-- Text block follows --

On AWS Step Functions, however, step-functions create
will create a new workflow example_project.user.username.ProjectFlow
(where username
is your user name) with a user-specific isolated namespace and a separate production token.
For deploying experimental (test) versions that can run in parallel with production, you can deploy custom branches with --branch
python flow.py --branch foo step-functions create
To deploy a production version, you can deploy with --production
flag (or pair it up with --branch
if you want to run multiple variants in production)
python project_flow.py --production step-functions create
Note that the isolated namespaces offered by @project
work best when your code is designed to respect these boundaries. For instance, when writing results to a table, you can use current.branch_name to choose the table to write to or you can disable writes outside production by checking current.is_production.
Hyphenated-parameters support in AWS Step Functions
Prior to this release, hyphenated parameters in AWS Step Functions weren't supported through CLI.
from metaflow import FlowSpec, Parameter, step
class ParameterFlow(FlowSpec):
foo_bar = Parameter('foo-bar',
help='Learning rate',
default=0.01)

-- Text block concluded --
-- Supplied entries follows --

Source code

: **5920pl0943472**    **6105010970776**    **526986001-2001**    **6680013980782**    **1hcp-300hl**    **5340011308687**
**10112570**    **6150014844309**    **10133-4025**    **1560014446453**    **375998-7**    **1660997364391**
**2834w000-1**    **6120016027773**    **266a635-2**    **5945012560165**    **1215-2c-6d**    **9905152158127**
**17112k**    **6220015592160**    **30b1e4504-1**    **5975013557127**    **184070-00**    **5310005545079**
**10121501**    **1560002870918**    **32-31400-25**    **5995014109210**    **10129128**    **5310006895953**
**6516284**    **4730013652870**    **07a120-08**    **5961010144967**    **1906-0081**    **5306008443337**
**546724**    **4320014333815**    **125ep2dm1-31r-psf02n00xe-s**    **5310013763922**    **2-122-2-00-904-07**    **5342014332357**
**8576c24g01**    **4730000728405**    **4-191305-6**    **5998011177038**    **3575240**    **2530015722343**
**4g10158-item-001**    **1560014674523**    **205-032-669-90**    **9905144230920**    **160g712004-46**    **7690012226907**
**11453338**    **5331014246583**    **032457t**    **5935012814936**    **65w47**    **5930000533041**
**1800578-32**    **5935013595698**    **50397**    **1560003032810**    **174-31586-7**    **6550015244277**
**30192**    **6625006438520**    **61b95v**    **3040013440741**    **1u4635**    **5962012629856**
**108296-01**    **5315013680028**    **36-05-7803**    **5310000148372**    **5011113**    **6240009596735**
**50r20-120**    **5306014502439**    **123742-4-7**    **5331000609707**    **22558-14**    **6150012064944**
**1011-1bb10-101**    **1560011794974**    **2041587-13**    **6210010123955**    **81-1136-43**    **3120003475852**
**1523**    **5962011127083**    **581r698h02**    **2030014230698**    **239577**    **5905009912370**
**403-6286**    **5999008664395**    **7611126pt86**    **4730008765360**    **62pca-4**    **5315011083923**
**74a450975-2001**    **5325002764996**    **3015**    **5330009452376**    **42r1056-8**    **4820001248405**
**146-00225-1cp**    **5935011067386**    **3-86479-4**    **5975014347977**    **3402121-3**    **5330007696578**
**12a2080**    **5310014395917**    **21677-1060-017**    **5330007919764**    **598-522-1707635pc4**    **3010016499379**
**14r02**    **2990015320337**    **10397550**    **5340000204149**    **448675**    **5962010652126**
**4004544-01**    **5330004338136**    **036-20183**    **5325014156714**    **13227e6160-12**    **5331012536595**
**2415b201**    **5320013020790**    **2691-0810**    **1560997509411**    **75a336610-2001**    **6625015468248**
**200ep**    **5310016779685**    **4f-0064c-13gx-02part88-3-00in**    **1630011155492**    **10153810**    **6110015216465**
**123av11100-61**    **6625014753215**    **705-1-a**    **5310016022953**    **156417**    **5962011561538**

-- Supplied entries concluded --

Problem to work on - Continue the Step Functions text from where it stops. The records have nothing to do with the Step Functions text.

Answer for this exercise -
@step
def start(self):
print('foo_bar is %f' % self.foo_bar)
self.next(self.end)
@step
def end(self):
print('foo_bar is still %f' % self.foo_bar)
if __name__ == '__main__':
ParameterFlow()
Now, users can create their flows as usual on AWS Step Functions (with step-functions create
) and trigger the deployed flows through CLI with hyphenated parameters -
python flow.py step-functions trigger --foo-bar 42
State Machine execution history logging for AWS Step Functions
Metaflow now logs State Machine execution history in AWS CloudWatch Logs for deployed Metaflow flows. You can enable it by specifying --log-execution-history
flag while creating the state machine
python flow.py step-functions create --log-execution-history
Note that you would need to set the environment variable (or alternatively in your Metaflow config) METAFLOW_SFN_EXECUTION_LOG_GROUP_ARN
to your AWS CloudWatch Logs Log Group ARN to pipe the execution history logs to AWS CloudWatch Logs
2.2.13 (May 19th, 2021)
Metaflow 2.2.13 Release Notes
The Metaflow 2.2.13 release is a minor patch release.
Bug Fixes
Handle regression with @batch
execution on certain docker images
Certain docker images override the entrypoint by executing eval
on the user-supplied command. The 2.2.10
release impacted these docker images where we modified the entrypoint to support datastore based logging. This release fixes that regression.
2.2.12 (May 18th, 2021)
Metaflow 2.2.12 Release Notes
The Metaflow 2.2.12 release is a minor patch release.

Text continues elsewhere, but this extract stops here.